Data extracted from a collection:
__________
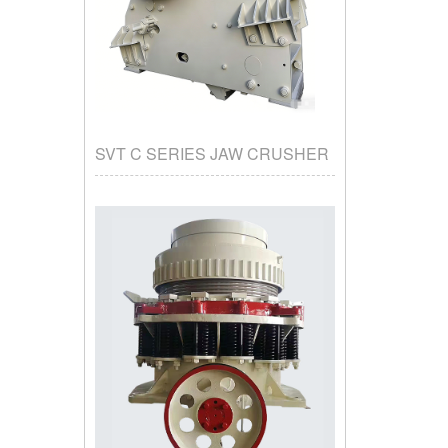
SVT C SERIES JAW CRUSHER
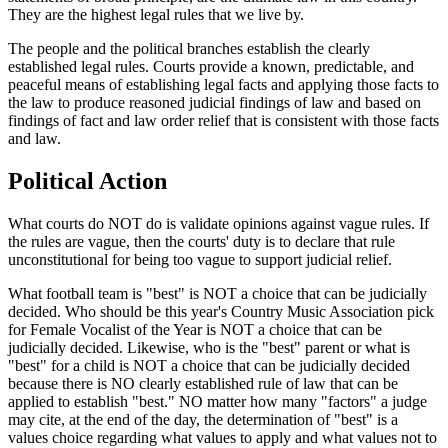
They are the highest legal rules that we live by.
The people and the political branches establish the clearly
established legal rules. Courts provide a known, predictable, and
peaceful means of establishing legal facts and applying those facts to
the law to produce reasoned judicial findings of law and based on
findings of fact and law order relief that is consistent with those facts
and law.
Political Action
What courts do NOT do is validate opinions against vague rules. If
the rules are vague, then the courts' duty is to declare that rule
unconstitutional for being too vague to support judicial relief.
What football team is "best" is NOT a choice that can be judicially
decided. Who should be this year's Country Music Association pick
for Female Vocalist of the Year is NOT a choice that can be
judicially decided. Likewise, who is the "best" parent or what is
"best" for a child is NOT a choice that can be judicially decided
because there is NO clearly established rule of law that can be
applied to establish "best." NO matter how many "factors" a judge
may cite, at the end of the day, the determination of "best" is a
values choice regarding what values to apply and what values not to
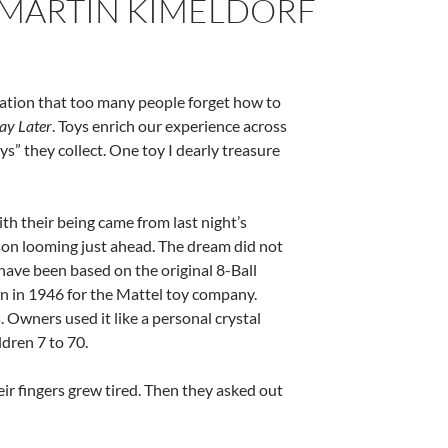
BY MARTIN KIMELDORF
ation that too many people forget how to
ay Later
.
Toys
enrich our experience across
oys” they collect. One toy I dearly treasure
h their being came from last night’s
son looming just ahead. The dream did not
have been based on the original 8-Ball
an in 1946 for the Mattel toy company.
 Owners used it like a personal crystal
ldren 7 to 70.
heir fingers grew tired. Then they asked out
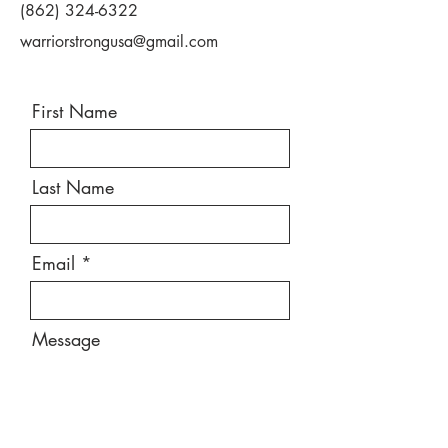
(862) 324-6322
warriorstrongusa@gmail.com
First Name
Last Name
Email
Message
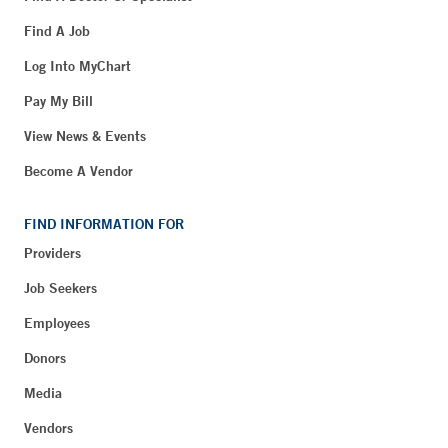
Find A Job
Log Into MyChart
Pay My Bill
View News & Events
Become A Vendor
FIND INFORMATION FOR
Providers
Job Seekers
Employees
Donors
Media
Vendors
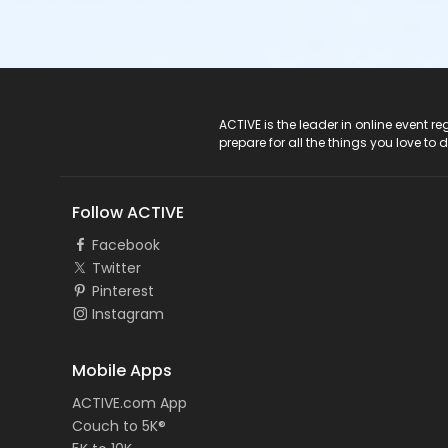
ACTIVE Logo
ACTIVE is the leader in online event 
prepare for all the things you love to 
Follow ACTIVE
Facebook
Twitter
Pinterest
Instagram
Mobile Apps
ACTIVE.com App
Couch to 5K®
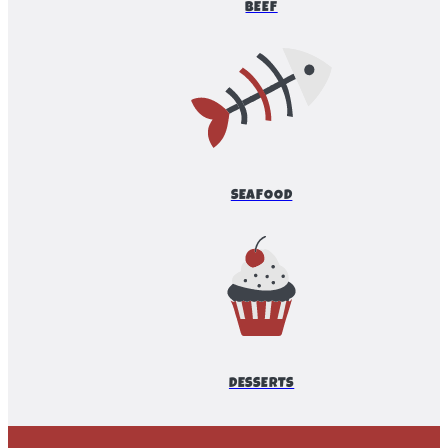
BEEF
SEAFOOD
DESSERTS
__________
- [WHAT YOU SHOULD DO] Restate word for word every line from the top of the entries above to the line with "applied to establish", inclusive, and skip any pictures.

- [SOLUTION TO THIS TASK]
SVT C SERIES JAW CRUSHER
They are the highest legal rules that we live by.
The people and the political branches establish the clearly
established legal rules. Courts provide a known, predictable, and
peaceful means of establishing legal facts and applying those facts to
the law to produce reasoned judicial findings of law and based on
findings of fact and law order relief that is consistent with those facts
and law.
Political Action
What courts do NOT do is validate opinions against vague rules. If
the rules are vague, then the courts' duty is to declare that rule
unconstitutional for being too vague to support judicial relief.
What football team is "best" is NOT a choice that can be judicially
decided. Who should be this year's Country Music Association pick
for Female Vocalist of the Year is NOT a choice that can be
judicially decided. Likewise, who is the "best" parent or what is
"best" for a child is NOT a choice that can be judicially decided
because there is NO clearly established rule of law that can be
applied to establish "best." NO matter how many "factors" a judge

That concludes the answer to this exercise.